BEGIN
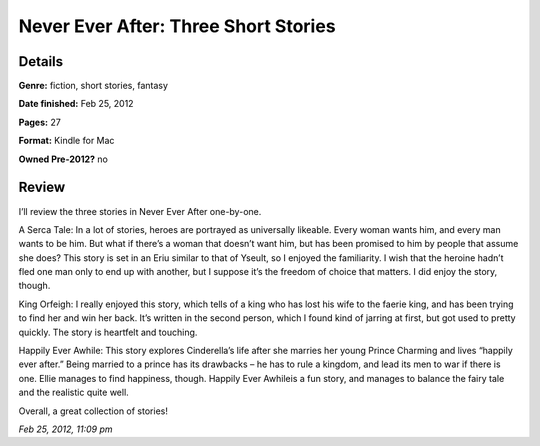 Never Ever After: Three Short Stories
=====================================

Details
-------

**Genre:** fiction, short stories, fantasy

**Date finished:** Feb 25, 2012

**Pages:** 27

**Format:** Kindle for Mac

**Owned Pre-2012?** no

Review
------

I’ll review the three stories in Never Ever After one-by-one.

A Serca Tale: In a lot of stories, heroes are portrayed as universally likeable. Every woman wants him, and every man wants to be him. But what if there’s a woman that doesn’t want him, but has been promised to him by people that assume she does? This story is set in an Eriu similar to that of Yseult, so I enjoyed the familiarity. I wish that the heroine hadn’t fled one man only to end up with another, but I suppose it’s the freedom of choice that matters. I did enjoy the story, though.

King Orfeigh: I really enjoyed this story, which tells of a king who has lost his wife to the faerie king, and has been trying to find her and win her back. It’s written in the second person, which I found kind of jarring at first, but got used to pretty quickly. The story is heartfelt and touching.

Happily Ever Awhile: This story explores Cinderella’s life after she marries her young Prince Charming and lives “happily ever after.” Being married to a prince has its drawbacks – he has to rule a kingdom, and lead its men to war if there is one. Ellie manages to find happiness, though. Happily Ever Awhileis a fun story, and manages to balance the fairy tale and the realistic quite well.

Overall, a great collection of stories!

*Feb 25, 2012, 11:09 pm*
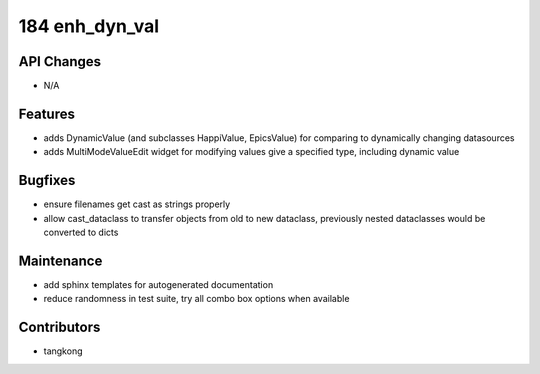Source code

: 184 enh_dyn_val
###############

API Changes
-----------
- N/A

Features
--------
- adds DynamicValue (and subclasses HappiValue, EpicsValue) for comparing to dynamically changing datasources
- adds MultiModeValueEdit widget for modifying values give a specified type, including dynamic value

Bugfixes
--------
- ensure filenames get cast as strings properly
- allow cast_dataclass to transfer objects from old to new dataclass, previously nested dataclasses would be converted to dicts

Maintenance
-----------
- add sphinx templates for autogenerated documentation
- reduce randomness in test suite, try all combo box options when available

Contributors
------------
- tangkong
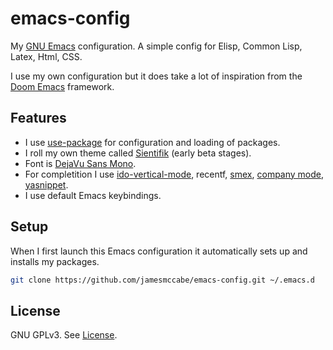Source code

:* emacs-config

My [[https://www.gnu.org/software/emacs/][GNU Emacs]] configuration. A simple config for Elisp, Common Lisp, Latex, Html, CSS.

I use my own configuration but it does take a lot of inspiration 
from the [[https://github.com/doomemacs/doomemacs][Doom Emacs]] framework.

** Features
- I use [[https://jwiegley.github.io/use-package/][use-package]] for configuration and loading of packages.
- I roll my own theme called [[https://github.com/jamesmccabe/emacs-config/blob/master/themes/sientifik-theme.el][Sientifik]] (early beta stages).
- Font is [[https://dejavu-fonts.github.io/][DejaVu Sans Mono]].
- For completition I use [[https://github.com/creichert/ido-vertical-mode.el][ido-vertical-mode]], recentf, [[https://github.com/nonsequitur/smex][smex]], [[https://company-mode.github.io/][company mode]], [[http://joaotavora.github.io/yasnippet/][yasnippet]].
- I use default Emacs keybindings.

** Setup

When I first launch this Emacs configuration it automatically sets up and 
installs my packages.

#+begin_src sh
git clone https://github.com/jamesmccabe/emacs-config.git ~/.emacs.d
#+end_src

** License

GNU GPLv3. See [[https://github.com/jamesmccabe/emacs-config/blob/master/LICENSE][License]].

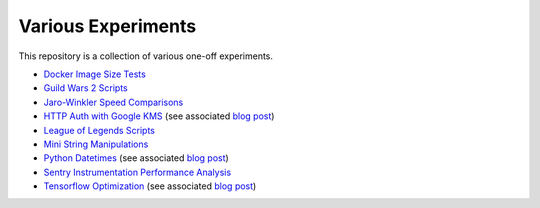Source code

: Various Experiments
===================

This repository is a collection of various one-off experiments.

- `Docker Image Size Tests`_
- `Guild Wars 2 Scripts`_
- `Jaro-Winkler Speed Comparisons`_
- `HTTP Auth with Google KMS`_ (see associated
  `blog post <https://thekev.in/blog/2019-06-15-http-auth-with-google-kms/>`__)
- `League of Legends Scripts`_
- `Mini String Manipulations`_
- `Python Datetimes`_ (see associated
  `blog post <https://thekev.in/blog/2018-01-03-python-datetimes/>`__)
- `Sentry Instrumentation Performance Analysis`_
- `Tensorflow Optimization`_ (see associated
  `blog post <https://thekev.in/blog/2019-06-08-tensorflow-model-optimization/>`__)

.. _Docker Image Size Tests: https://github.com/TheKevJames/experiments/tree/master/docker-size
.. _Guild Wars 2 Scripts: https://github.com/TheKevJames/experiments/tree/master/gw2
.. _HTTP Auth with Google KMS: https://github.com/TheKevJames/experiments/tree/master/kms-auth
.. _Jaro-Winkler Speed Comparisons: https://github.com/TheKevJames/experiments/tree/master/jaro-winkler-comparisons
.. _League of Legends Scripts: https://github.com/TheKevJames/experiments/tree/master/league
.. _Mini String Manipulations: https://github.com/TheKevJames/experiments/tree/master/string-manips
.. _Python Datetimes: https://github.com/TheKevJames/experiments/tree/master/python-datetimes
.. _Sentry Instrumentation Performance Analysis: https://github.com/TheKevJames/experiments/tree/master/sentry-performance
.. _Tensorflow Optimization: https://github.com/TheKevJames/experiments/tree/master/tensorflow-perf
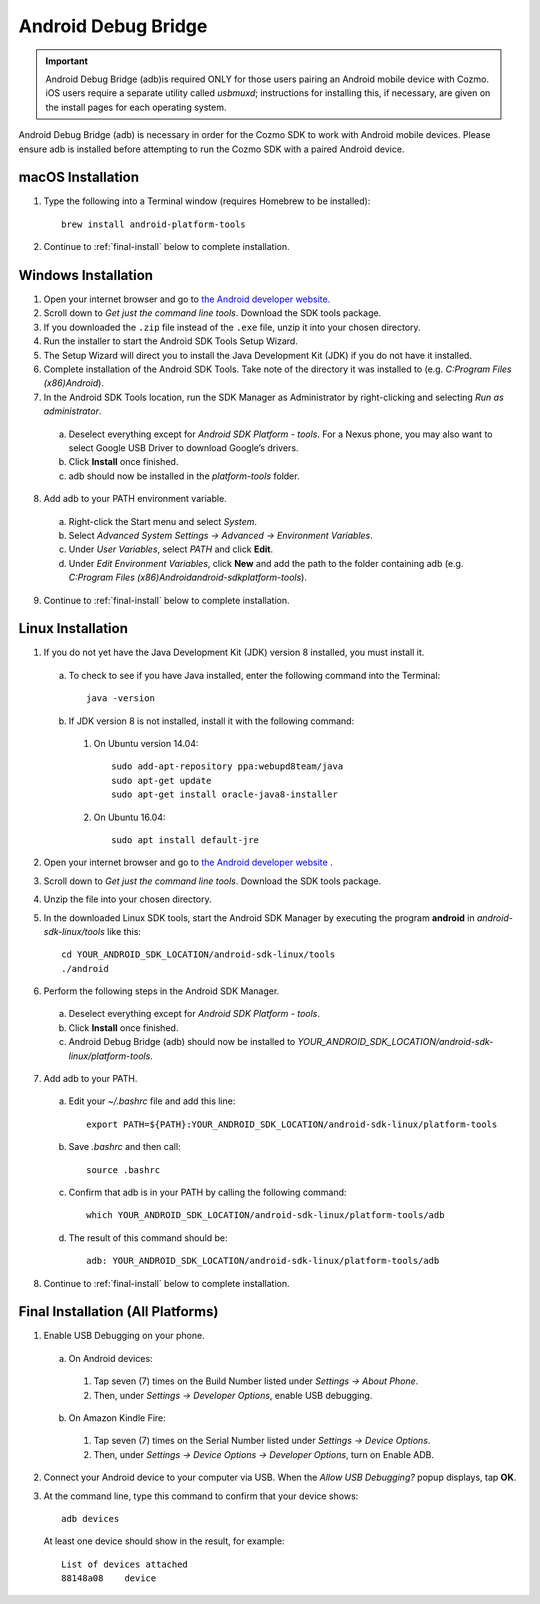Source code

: .. _adb:

####################
Android Debug Bridge
####################

.. important:: Android Debug Bridge (adb)is required ONLY for those users pairing an Android mobile device with Cozmo. iOS users require a separate utility called *usbmuxd*; instructions for installing this, if necessary, are given on the install pages for each operating system.

Android Debug Bridge (adb) is necessary in order for the Cozmo SDK to work with Android mobile devices. Please ensure adb is installed before attempting to run the Cozmo SDK with a paired Android device.

-----------------
macOS Installation
-----------------

1. Type the following into a Terminal window (requires Homebrew to be installed)::

    brew install android-platform-tools

2. Continue to :ref:`final-install` below to complete installation.

--------------------
Windows Installation
--------------------

1. Open your internet browser and go to `the Android developer website. <https://developer.android.com/studio/index.html#Other>`_
2. Scroll down to *Get just the command line tools*. Download the SDK tools package.
3. If you downloaded the ``.zip`` file instead of the ``.exe`` file, unzip it into your chosen directory.
4. Run the installer to start the Android SDK Tools Setup Wizard.
5. The Setup Wizard will direct you to install the Java Development Kit (JDK) if you do not have it installed.
6. Complete installation of the Android SDK Tools. Take note of the directory it was installed to (e.g. *C:\Program Files (x86)\Android*).
7. In the Android SDK Tools location, run the SDK Manager as Administrator by right-clicking and selecting *Run as administrator*.

  a. Deselect everything except for *Android SDK Platform - tools*. For a Nexus phone, you may also want to select Google USB Driver to download Google’s drivers.
  b. Click **Install** once finished.
  c. adb should now be installed in the *platform-tools* folder.

8. Add adb to your PATH environment variable.

  a. Right-click the Start menu and select *System*.
  b. Select *Advanced System Settings -> Advanced -> Environment Variables*.
  c. Under *User Variables*, select *PATH* and click **Edit**.
  d. Under *Edit Environment Variables*, click **New** and add the path to the folder containing adb (e.g. *C:\Program Files (x86)\Android\android-sdk\platform-tools*).

9. Continue to :ref:`final-install` below to complete installation.

------------------
Linux Installation
------------------

1. If you do not yet have the Java Development Kit (JDK) version 8 installed, you must install it.

  a. To check to see if you have Java installed, enter the following command into the Terminal::

        java -version

  b. If JDK version 8 is not installed, install it with the following command:

    1. On Ubuntu version 14.04::

        sudo add-apt-repository ppa:webupd8team/java
        sudo apt-get update
        sudo apt-get install oracle-java8-installer

    2. On Ubuntu 16.04::

        sudo apt install default-jre

2. Open your internet browser and go to `the Android developer website <https://developer.android.com/studio/index.html#Other>`_ .
3. Scroll down to *Get just the command line tools*. Download the SDK tools package.
4. Unzip the file into your chosen directory.
5. In the downloaded Linux SDK tools, start the Android SDK Manager by executing the program **android** in *android-sdk-linux/tools* like this::

        cd YOUR_ANDROID_SDK_LOCATION/android-sdk-linux/tools
        ./android

6. Perform the following steps in the Android SDK Manager.

  a. Deselect everything except for *Android SDK Platform - tools*.
  b. Click **Install** once finished.
  c. Android Debug Bridge (adb) should now be installed to *YOUR_ANDROID_SDK_LOCATION/android-sdk-linux/platform-tools*.

7. Add adb to your PATH.

  a. Edit your `~/.bashrc` file and add this line::

        export PATH=${PATH}:YOUR_ANDROID_SDK_LOCATION/android-sdk-linux/platform-tools

  b. Save `.bashrc` and then call::

        source .bashrc

  c. Confirm that adb is in your PATH by calling the following command::

        which YOUR_ANDROID_SDK_LOCATION/android-sdk-linux/platform-tools/adb

  d. The result of this command should be::

        adb: YOUR_ANDROID_SDK_LOCATION/android-sdk-linux/platform-tools/adb

8. Continue to :ref:`final-install` below to complete installation.


.. _final-install:

----------------------------------
Final Installation (All Platforms)
----------------------------------

1. Enable USB Debugging on your phone.

  a. On Android devices:

    1. Tap seven (7) times on the Build Number listed under *Settings -> About Phone*.
    2. Then, under *Settings -> Developer Options*, enable USB debugging.

  b. On Amazon Kindle Fire:

    1. Tap seven (7) times on the Serial Number listed under *Settings -> Device Options*.
    2. Then, under *Settings -> Device Options -> Developer Options*, turn on Enable ADB.

2. Connect your Android device to your computer via USB. When the *Allow USB Debugging?* popup displays, tap **OK**.
3. At the command line, type this command to confirm that your device shows::

      adb devices

..

  At least one device should show in the result, for example::

      List of devices attached
      88148a08    device
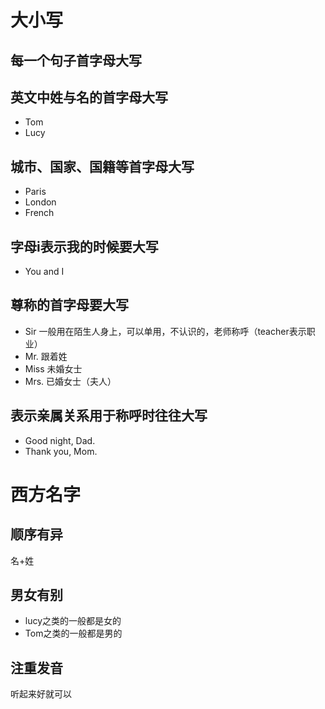 * 大小写
** 每一个句子首字母大写
** 英文中姓与名的首字母大写
   - Tom
   - Lucy
** 城市、国家、国籍等首字母大写
   - Paris
   - London
   - French
** 字母i表示我的时候要大写
   - You and I
** 尊称的首字母要大写
   - Sir 一般用在陌生人身上，可以单用，不认识的，老师称呼（teacher表示职业）
   - Mr. 跟着姓
   - Miss 未婚女士
   - Mrs. 已婚女士（夫人）
** 表示亲属关系用于称呼时往往大写
   - Good night, Dad.
   - Thank you, Mom.

* 西方名字
** 顺序有异
   名+姓
** 男女有别
   - lucy之类的一般都是女的
   - Tom之类的一般都是男的
** 注重发音
   听起来好就可以
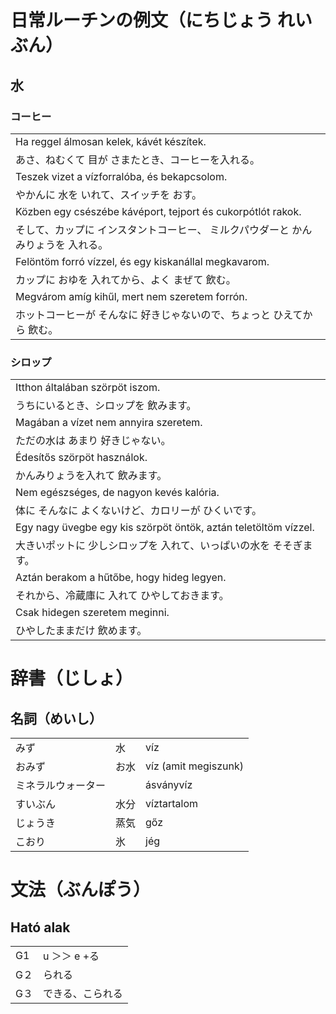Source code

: # M-x set-language-environment Japanese
# C-\ in INSERT mode to toggle
# To switch between kanji, hit SPACE after typing
# To write with katakana, hit K after typing
# Insert timestamp: C-u C-c .

* 日常ルーチンの例文（にちじょう れいぶん）
** 水
*** コーヒー
    | Ha reggel álmosan kelek, kávét készítek.                               |
    | あさ、ねむくて 目が さまたとき、コーヒーを入れる。                           |
    | Teszek vizet a vízforralóba, és bekapcsolom.                           |
    | やかんに 水を いれて、スイッチを おす。                                     |
    | Közben egy csészébe kávéport, tejport és cukorpótlót rakok.            |
    | そして、カップに インスタントコーヒー、 ミルクパウダーと かんみりょうを 入れる。 |
    | Felöntöm forró vízzel, és egy kiskanállal megkavarom.                  |
    | カップに おゆを 入れてから、よく まぜて 飲む。                               |
    | Megvárom amíg kihűl, mert nem szeretem forrón.                         |
    | ホットコーヒーが そんなに 好きじゃないので、ちょっと ひえてから 飲む。          |
*** シロップ
    | Itthon általában szörpöt iszom.                                 |
    | うちにいるとき、シロップを 飲みます。                                |
    | Magában a vízet nem annyira szeretem.                           |
    | ただの水は あまり 好きじゃない。                                    |
    | Édesítős szörpöt használok.                                     |
    | かんみりょうを入れて 飲みます。                                     |
    | Nem egészséges, de nagyon kevés kalória.                        |
    | 体に そんなに よくないけど、カロリーが ひくいです。                   |
    | Egy nagy üvegbe egy kis szörpöt öntök, aztán teletöltöm vízzel. |
    | 大きいポットに 少しシロップを 入れて、いっぱいの水を そそぎます。       |
    | Aztán berakom a hűtőbe, hogy hideg legyen.                      |
    | それから、冷蔵庫に 入れて ひやしておきます。                          |
    | Csak hidegen szeretem meginni.                                  |
    | ひやしたままだけ 飲めます。                                         |
* 辞書（じしょ）
** 名詞（めいし）
   | みず             | 水   | víz      |
   | おみず           | お水 | víz (amit megiszunk) |
   | ミネラルウォーター |     | ásványvíz   |
   | すいぶん         | 水分 | víztartalom |
   | じょうき         | 蒸気    | gőz         |
   | こおり           | 氷   | jég       |
* 文法（ぶんぽう）
** Ható alak
   | G1 | u ＞＞ e +る    |
   | G２ | られる          |
   | G３ | できる、こられる |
END
WHAT THE EXERCISE ASKS
Using the entries, return every line where the word "that" can be found.

WRITTEN REPLY
A Serca Tale: In a lot of stories, heroes are portrayed as universally likeable. Every woman wants him, and every man wants to be him. But what if there’s a woman that doesn’t want him, but has been promised to him by people that assume she does? This story is set in an Eriu similar to that of Yseult, so I enjoyed the familiarity. I wish that the heroine hadn’t fled one man only to end up with another, but I suppose it’s the freedom of choice that matters. I did enjoy the story, though.
  c. Confirm that adb is in your PATH by calling the following command::
3. At the command line, type this command to confirm that your device shows::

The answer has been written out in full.